With fewer than 300,000 men enlisted in the Army, the United States declared war on Germany in April, 1917. Recognizing this shortfall of manpower, on May 18, 1917, the Selective Service Act authorized a military draft for men aged 21-45 to expand the armed forces to fight the War to End All Wars. Not everyone was thrilled. Indeed, some men and women printed up various circulars in which they specifically claimed that the First Amendment to the United States Constitution protected their speech against the draft. In these documents, they called the draft “involuntary servitude” in violation of the Thirteenth Amendment. At least some of the flyers were printed by the Socialist Party of Ohio. See, Hammerschmidt v. United States, 287 F. 817 (6th Cir. 1923). A group of people who may or may not have been Socialists busied themselves with handing out these documents wherein they claimed a free people should not submit to this worst form of involuntary servitude (suggesting, perhaps, that they missed the history lesson explaining why the Thirteenth Amendment was needed in the first place, but I digress.)
Several of these folks in Ohio were charged with conspiracy to defraud the United States by impairing, obstructing, and defeating the lawful function of the government of the United States. The act in furtherance of this conspiracy was the distribution of these pamphlets encouraging men to dodge the draft refuse to register for conscription.
Famously, on the eleventh hour of the eleventh day of the eleventh month of 1918, an armistice agreement ended active fighting in the war. But, it was not until July, 1919 that the defendants went to trial. They were convicted of conspiracy to defraud the United States and appealed. The Court of Appeals for the Sixth Circuit affirmed the conviction. Id. Judge Denison dissented. Id. at 825
He began his dissent by explaining that if the Supreme Court of the United States takes cert, they should direct their attention to his more correct view of the law (which – wow - how fun would it be to write briefs like that?!) The thing is, he was right. He explained that these defendants believed a law to be unconstitutional – which would prove to be an incorrect belief. However, that was actually unknown at the time as this was the first draft since the Civil War which predates the Thirteenth Amendment. They themselves did not appear to be subject to conscription, but were expounding their view and thereby encouraging others, who would need to register under the law, to defy the law on constitutional grounds. He noted that there was no intent to defraud the United States. He walked through prior decisional law and concluded that even disobeying the draft law itself should not be understood as defrauding the United States. Not bad for a guy who never even went to law school.

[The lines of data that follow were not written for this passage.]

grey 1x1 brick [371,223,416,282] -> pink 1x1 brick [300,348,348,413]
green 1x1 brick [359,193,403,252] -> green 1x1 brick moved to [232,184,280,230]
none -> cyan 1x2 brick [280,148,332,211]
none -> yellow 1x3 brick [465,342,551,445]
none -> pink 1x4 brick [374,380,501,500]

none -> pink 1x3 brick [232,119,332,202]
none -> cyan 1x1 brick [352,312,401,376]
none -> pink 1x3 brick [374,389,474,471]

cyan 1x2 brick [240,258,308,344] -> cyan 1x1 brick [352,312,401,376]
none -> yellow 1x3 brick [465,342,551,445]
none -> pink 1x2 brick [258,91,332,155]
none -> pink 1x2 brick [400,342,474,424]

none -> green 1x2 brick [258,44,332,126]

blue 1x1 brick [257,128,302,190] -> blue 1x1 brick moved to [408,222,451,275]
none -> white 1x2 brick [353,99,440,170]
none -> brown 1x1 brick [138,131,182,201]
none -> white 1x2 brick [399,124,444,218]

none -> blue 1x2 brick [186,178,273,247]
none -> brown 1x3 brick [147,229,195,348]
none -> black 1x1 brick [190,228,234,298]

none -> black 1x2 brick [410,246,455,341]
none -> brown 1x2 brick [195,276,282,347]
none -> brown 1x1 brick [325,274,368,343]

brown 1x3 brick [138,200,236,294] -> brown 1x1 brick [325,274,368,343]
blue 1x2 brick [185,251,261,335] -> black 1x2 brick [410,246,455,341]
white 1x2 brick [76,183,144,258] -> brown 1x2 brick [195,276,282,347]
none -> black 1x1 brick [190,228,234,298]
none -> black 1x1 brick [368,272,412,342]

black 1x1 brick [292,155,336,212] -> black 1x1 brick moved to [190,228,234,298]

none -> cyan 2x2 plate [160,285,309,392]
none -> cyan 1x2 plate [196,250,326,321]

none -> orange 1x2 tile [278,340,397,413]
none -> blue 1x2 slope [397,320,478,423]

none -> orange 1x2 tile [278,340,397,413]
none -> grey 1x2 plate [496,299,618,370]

Anyway, as it turns out, the Supreme Court of the United States did take cert. The Chief Justice (who, coincidentally, when he was president of the United States, appointed Judge Denison to the Court of Appeals for the Sixth Circuit – small world) wrote the unanimous opinion agreeing with Judge Denison that the indictment should have been quashed. Hammerschmidt v. United States, 265 U.S. 182 (1924). The defendants did not conspire to defraud the United States.
Fast forward almost 100 years in a case having absolutely nothing to do with questioning the validity of conscription in wartime and instead involving words and actions intended to impede the peaceful transfer of power. These words and actions sought to encourage others to assist in obstructing an official proceeding for the purpose of defeating the results of a presidential election (did I just give too much away?) Here the charges are a wee bit more emphatic than the Socialists for their pamphlets – here the charges are conspiracy to defraud the United States, conspiracy to obstruct an official proceeding, obstruction of and attempt to obstruct an official proceeding and conspiracy against rights.
So, after these charges become public, a defense attorney walks into a tv interview and says there’s a case – a case on point – this thing has already been decided. It’s free speech, he says – First Amendment (and who doesn’t love the First Amendment?)
The case that lawyer was referring to was the very case in which 13 distributors of flyers encouraged people to refuse their draft notices. While the Court did quash those indictments, it also said,
“[t]o conspire to defraud the United States means … to interfere with or obstruct one of its lawful governmental functions by deceit, craft or trickery, or at least by means that are dishonest. It is not necessary that the government shall be subjected to property or pecuniary loss by the fraud, but only that its legitimate official action and purpose shall be defeated by misrepresentation, chicane, or the overreaching of those charged with carrying out the governmental intention.”
Hammerschmidt v. United States, 265 U.S. 182, 188 (1924).
Pretending that a free and fair election was “stolen” was, at a minimum, dishonest. Encouraging an assault on the United States Capitol and the members of Congress within that building for the purpose of stopping the certification of the vote from that election certainly seems to be intended to obstruct a lawful governmental function. That is not the same as passing out circulars seeking to dissuade men from responding to draft notices because of a belief that conscription in wartime amounts to involuntary servitude in violation of the Thirteenth Amendment. It’s not even close.